Wednesday, May 05, 2010
MP demands answers over wait for £12.5m payout to ex-MG Rover workers
Richard Burden, the Labour MP for Birmingham Northfield, whose constituency covers the car plant in Longbridge, said the former bosses, nicknamed the Phoenix Four, had the means to solve the impasse.
However, the former owners now say the money laid aside to cover the £12.5m payout they promised is at risk after a bank came forward to claim a debt.
HBOS, a part of Lloyds, which is 41 per cent owned by the Government, has called in a £23m debt after losing millions in the firm.
The Phoenix Four said the HBOS claim jeopardised the trust fund and said it was "fundamentally and morally wrong".

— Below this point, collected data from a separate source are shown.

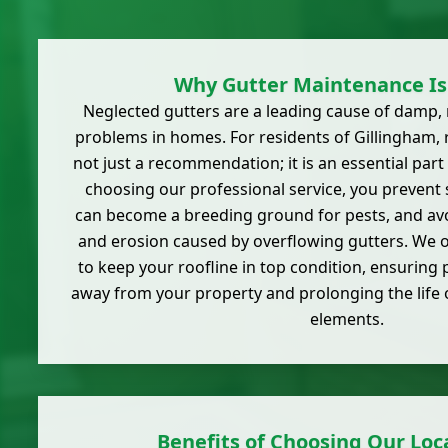
Why Gutter Maintenance Is 
Neglected gutters are a leading cause of damp, 
problems in homes. For residents of Gillingham,
not just a recommendation; it is an essential par
choosing our professional service, you prevent 
can become a breeding ground for pests, and avo
and erosion caused by overflowing gutters. We of
to keep your roofline in top condition, ensuring
away from your property and prolonging the life 
elements.
Benefits of Choosing Our Loca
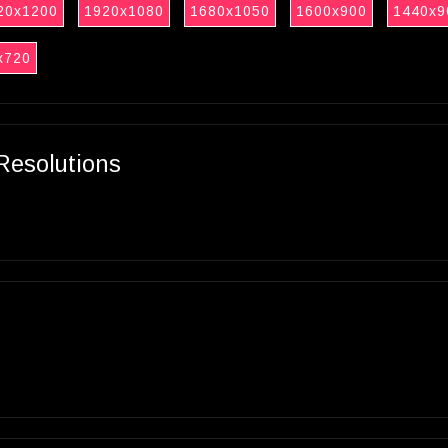
20x1200
1920x1080
1680x1050
1600x900
1440x9
x720
Resolutions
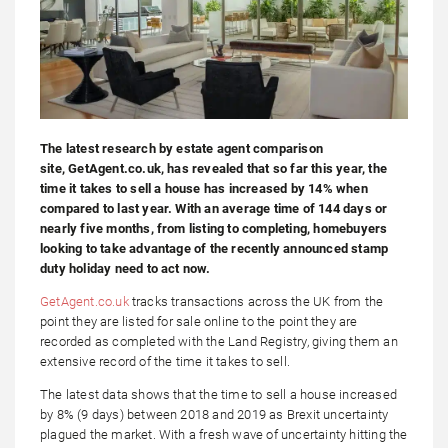
The latest research by estate agent comparison
site, GetAgent.co.uk, has revealed that so far this year, the
time it takes to sell a house has increased by 14% when
compared to last year. With an average time of 144 days or
nearly five months, from listing to completing, homebuyers
looking to take advantage of the recently announced stamp
duty holiday need to act now.
GetAgent.co.uk
tracks transactions across the UK from the
point they are listed for sale online to the point they are
recorded as completed with the Land Registry, giving them an
extensive record of the time it takes to sell.
The latest data shows that the time to sell a house increased
by 8% (9 days) between 2018 and 2019 as Brexit uncertainty
plagued the market. With a fresh wave of uncertainty hitting the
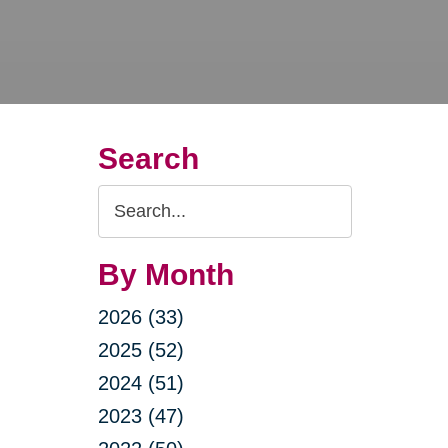
Search
Search
Query
By Month
2026 (33)
2025 (52)
2024 (51)
2023 (47)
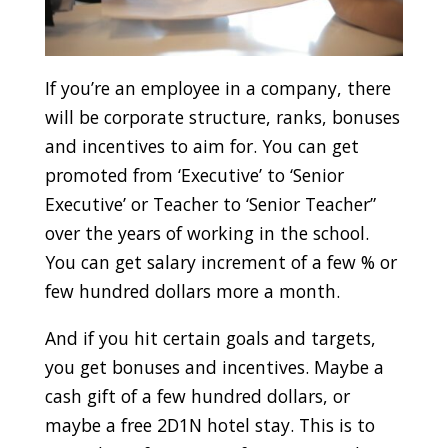
If you’re an employee in a company, there
will be corporate structure, ranks, bonuses
and incentives to aim for. You can get
promoted from ‘Executive’ to ‘Senior
Executive’ or Teacher to ‘Senior Teacher”
over the years of working in the school.
You can get salary increment of a few % or
few hundred dollars more a month.
And if you hit certain goals and targets,
you get bonuses and incentives. Maybe a
cash gift of a few hundred dollars, or
maybe a free 2D1N hotel stay. This is to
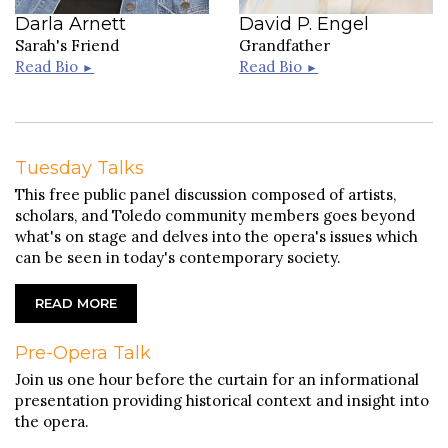
Darla Arnett
David P. Engel
Sarah's Friend
Grandfather
Read Bio
Read Bio
►
►
Tuesday Talks
This free public panel discussion composed of artists,
scholars, and Toledo community members goes beyond
what's on stage and delves into the opera's issues which
can be seen in today's contemporary society.
READ MORE
J. Ernest Green
Pre-Opera Talk
J. Ernest Green is the Artistic Director of
Live Arts Maryland and the Music Director of
James M. Norman
Join us one hour before the curtain for an informational
the Annapolis Chamber Orchestra and
presentation providing historical context and insight into
Annapolis Chorale. He served as a Cover
James M. Norman has been active in the
Conductor with the National Symphony
Northwest Ohio arts community for many
the opera.
Orchestra at the Kennedy Center for the
years. In his 30+ years in the business, Mr.
Performing Arts, where he worked with
Norman has directed, costumed, and stage-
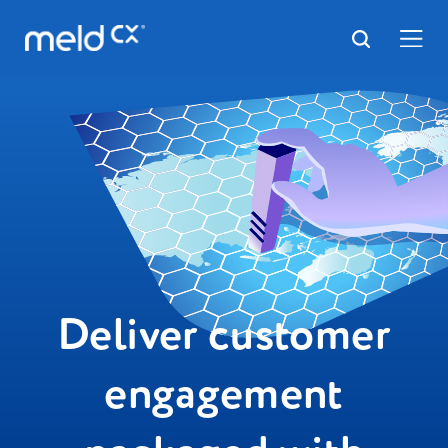
Deliver customer
engagement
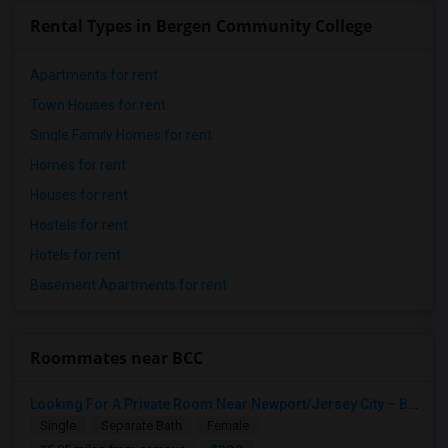
Rental Types in Bergen Community College
Apartments for rent
Town Houses for rent
Single Family Homes for rent
Homes for rent
Houses for rent
Hostels for rent
Hotels for rent
Basement Apartments for rent
Roommates near BCC
Looking For A Private Room Near Newport/Jersey City – Budget Under $1,000
Single
Separate Bath
Female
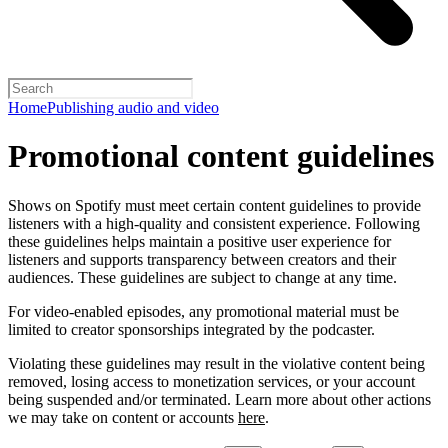
Home
Publishing audio and video
Promotional content guidelines
Shows on Spotify must meet certain content guidelines to provide
listeners with a high-quality and consistent experience. Following
these guidelines helps maintain a positive user experience for
listeners and supports transparency between creators and their
audiences. These guidelines are subject to change at any time.
For video-enabled episodes, any promotional material must be
limited to creator sponsorships integrated by the podcaster.
Violating these guidelines may result in the violative content being
removed, losing access to monetization services, or your account
being suspended and/or terminated. Learn more about other actions
we may take on content or accounts
here
.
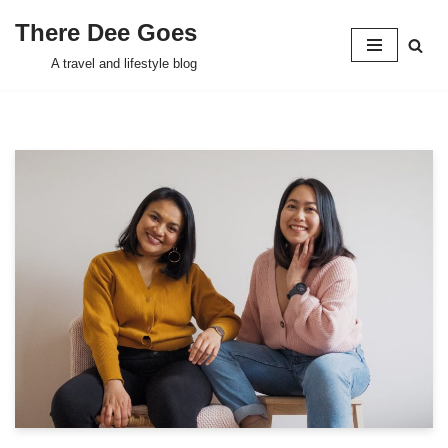
There Dee Goes
Skip
A travel and lifestyle blog
to
content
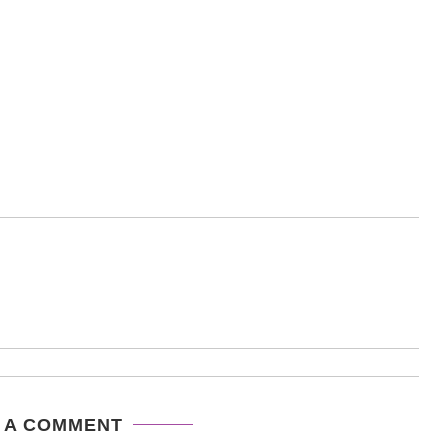
 A COMMENT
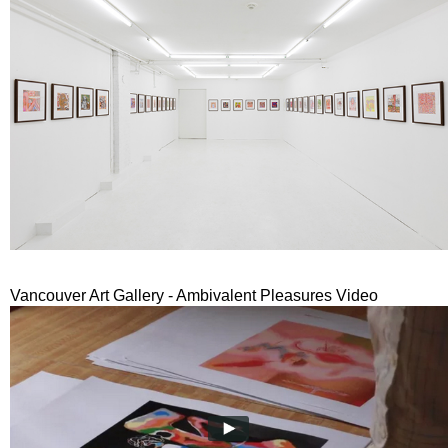
Vancouver Art Gallery - Ambivalent Pleasures Video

They said it was a "spurious" action which would prevent 6,000 car workers who were made redundant at the Midlands factory from getting the money that they were promised.
HBOS said it had a duty to recover any losses it had incurred and said that the Phoenix Four were not in a position to promise money to former staff which they already owed to someone else.
Others, including the MP, suggested the accusation was a smokescreen intended to mask the fact that all the Phoenix Four's promises about a fund for workers who lost their jobs have, to date, proven empty.
Mr Burden said: "The Phoenix Directors still have it in their power to end the delay and to get money into the Trust Fund for their former employees.
"They have already had to wait five years - and that's five years too long.
"The Phoenix Directors awarded themselves millions of pounds over the years from their involvement with MG Rover and related companies.
"That money does not appear to have been held up by any possible claims from HBOS. So there is no reason to hold up why money due to former employees who have already lost so much."